17. Tried to back up documents, since good friend lost all of hers. I realized that, in fact, the days when you accomplish nothing are the hardest to replace should my ancient sputtering lap tap with keyboard that can not type w’s or s’s chose to die—I failed after 20 minutes of fighting with mean computer and at a low point called it a tootie butt.

19. Laughed, when my husband responded to my conclusion (after countless phone calls to venues and emails to noted experts) that the only solution to above mentioned birthday-party conundrum was to have it at our house with a rousing “Let’s do it.”

20. Allowed husband to redeem himself by successfully backing up precious documents for me while I watched TV. He has also started plans for buying me a new computer which will allow me to email and back up at the same time.

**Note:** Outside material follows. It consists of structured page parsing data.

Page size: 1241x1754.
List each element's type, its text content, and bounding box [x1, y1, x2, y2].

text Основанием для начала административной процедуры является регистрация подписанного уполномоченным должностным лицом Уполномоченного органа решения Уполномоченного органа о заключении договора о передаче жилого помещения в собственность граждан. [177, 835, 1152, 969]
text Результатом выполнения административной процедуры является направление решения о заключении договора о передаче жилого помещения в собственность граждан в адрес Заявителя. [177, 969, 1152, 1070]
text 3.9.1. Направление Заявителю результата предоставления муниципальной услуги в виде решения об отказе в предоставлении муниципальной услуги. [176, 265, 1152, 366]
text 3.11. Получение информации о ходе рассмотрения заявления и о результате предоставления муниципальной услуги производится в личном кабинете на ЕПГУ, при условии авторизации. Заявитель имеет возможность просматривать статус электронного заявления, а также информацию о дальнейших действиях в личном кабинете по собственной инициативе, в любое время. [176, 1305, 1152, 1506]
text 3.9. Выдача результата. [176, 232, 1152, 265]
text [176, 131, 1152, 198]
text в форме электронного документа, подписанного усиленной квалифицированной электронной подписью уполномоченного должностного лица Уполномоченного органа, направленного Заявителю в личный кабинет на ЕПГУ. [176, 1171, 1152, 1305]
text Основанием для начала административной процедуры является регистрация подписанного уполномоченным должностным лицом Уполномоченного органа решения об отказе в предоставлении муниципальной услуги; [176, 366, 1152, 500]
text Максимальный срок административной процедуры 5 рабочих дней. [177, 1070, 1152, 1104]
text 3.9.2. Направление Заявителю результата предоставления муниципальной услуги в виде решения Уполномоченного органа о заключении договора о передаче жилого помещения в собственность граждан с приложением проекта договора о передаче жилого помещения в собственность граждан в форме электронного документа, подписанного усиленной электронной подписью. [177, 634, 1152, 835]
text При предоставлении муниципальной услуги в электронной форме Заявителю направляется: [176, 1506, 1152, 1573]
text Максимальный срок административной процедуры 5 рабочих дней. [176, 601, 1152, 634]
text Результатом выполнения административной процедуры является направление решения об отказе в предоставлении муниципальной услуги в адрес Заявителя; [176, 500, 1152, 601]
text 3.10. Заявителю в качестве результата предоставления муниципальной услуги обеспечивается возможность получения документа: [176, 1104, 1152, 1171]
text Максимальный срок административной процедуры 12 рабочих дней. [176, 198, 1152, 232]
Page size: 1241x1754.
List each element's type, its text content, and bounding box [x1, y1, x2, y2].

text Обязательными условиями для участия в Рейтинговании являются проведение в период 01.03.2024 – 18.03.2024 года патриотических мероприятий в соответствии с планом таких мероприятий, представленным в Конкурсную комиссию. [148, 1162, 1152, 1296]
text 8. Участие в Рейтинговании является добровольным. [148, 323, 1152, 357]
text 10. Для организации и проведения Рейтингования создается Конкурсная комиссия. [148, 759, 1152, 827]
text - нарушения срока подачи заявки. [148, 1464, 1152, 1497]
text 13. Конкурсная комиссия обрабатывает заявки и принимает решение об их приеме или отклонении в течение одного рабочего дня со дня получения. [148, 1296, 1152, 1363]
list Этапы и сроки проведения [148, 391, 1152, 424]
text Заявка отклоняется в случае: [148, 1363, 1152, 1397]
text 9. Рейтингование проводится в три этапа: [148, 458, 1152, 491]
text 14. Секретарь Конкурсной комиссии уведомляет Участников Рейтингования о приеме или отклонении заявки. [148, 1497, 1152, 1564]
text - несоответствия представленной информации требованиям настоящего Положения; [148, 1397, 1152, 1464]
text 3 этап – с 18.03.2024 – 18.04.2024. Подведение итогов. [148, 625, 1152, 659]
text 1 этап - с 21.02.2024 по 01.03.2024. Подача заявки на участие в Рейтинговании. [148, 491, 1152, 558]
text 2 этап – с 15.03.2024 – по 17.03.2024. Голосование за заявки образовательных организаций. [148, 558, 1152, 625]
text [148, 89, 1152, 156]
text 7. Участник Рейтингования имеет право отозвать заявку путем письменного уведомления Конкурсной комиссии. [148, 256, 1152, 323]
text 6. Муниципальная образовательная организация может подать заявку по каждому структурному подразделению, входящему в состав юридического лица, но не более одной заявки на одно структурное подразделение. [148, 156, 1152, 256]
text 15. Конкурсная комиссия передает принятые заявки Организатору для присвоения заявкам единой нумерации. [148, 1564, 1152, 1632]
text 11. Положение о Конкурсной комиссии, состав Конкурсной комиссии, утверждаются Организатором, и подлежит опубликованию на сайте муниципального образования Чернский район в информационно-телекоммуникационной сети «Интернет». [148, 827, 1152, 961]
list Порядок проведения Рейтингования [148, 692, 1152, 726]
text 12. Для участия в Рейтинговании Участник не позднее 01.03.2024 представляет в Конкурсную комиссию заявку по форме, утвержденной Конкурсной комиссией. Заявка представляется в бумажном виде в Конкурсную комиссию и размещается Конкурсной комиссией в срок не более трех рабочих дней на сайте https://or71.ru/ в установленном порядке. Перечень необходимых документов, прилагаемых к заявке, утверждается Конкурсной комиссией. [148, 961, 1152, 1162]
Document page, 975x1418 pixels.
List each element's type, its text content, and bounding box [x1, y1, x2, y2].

21. Spent five minutes writing the first eight items on this list and a few seconds every time something else ridiculous came up. This, I believe, means two fewer pages in my book for the year.

Thursday, October 15, 2009

Three Year Old From Hell

I should know by now that when my chair jumps three feet in the air it’s not an earthquake but is an SUV crashing into my trailer. I’ve been in more car accidents sitting at my desk than most people have in their life time. And I should know that it’s going to be a long day when I get to my office, look at the poster that’s been on the wall for a month and realize that it says I’m giving a talk in a week—oops. This moment of truth would have been easier swallow had it not been the morning after the attack of the three year old in desperate need of a light saber. Mom if you’re reading this let’s not ever send one lightsabrer to the house; clearly we need at least two if not three of all divine weapons. Jonathan’s new “holy grail” prompted my previously very sweet three year old—the one who wakes up singing and smiling spent most of the afternoon face down on the filthy kitchen floor screaming "I need a puple litesaba to shoot down the dawk side....." I’m pretty sure Anakin was out of diapers and could say R’s before he got a lightsaber …Jonathan was meanwhile huddled in the corner crying about Eli ruining his litesaber and hitting him--yes the big brother is starting to get beat up by the little brother. I give il picolino an A for sophisticated drama and vocabulary and for pushing his close enough to the edge that when Manuel arrived home to three screaming kids and asked me why I was sticking my tongue out at Eli. I actually responded "he started it...... " This may explain why at the talk I went to about Kant last night every time a nice French guy I was talking to lapsed into French I responded in Italian……And it may explain why the plan to come home after said talk and write a page of the book went out the window!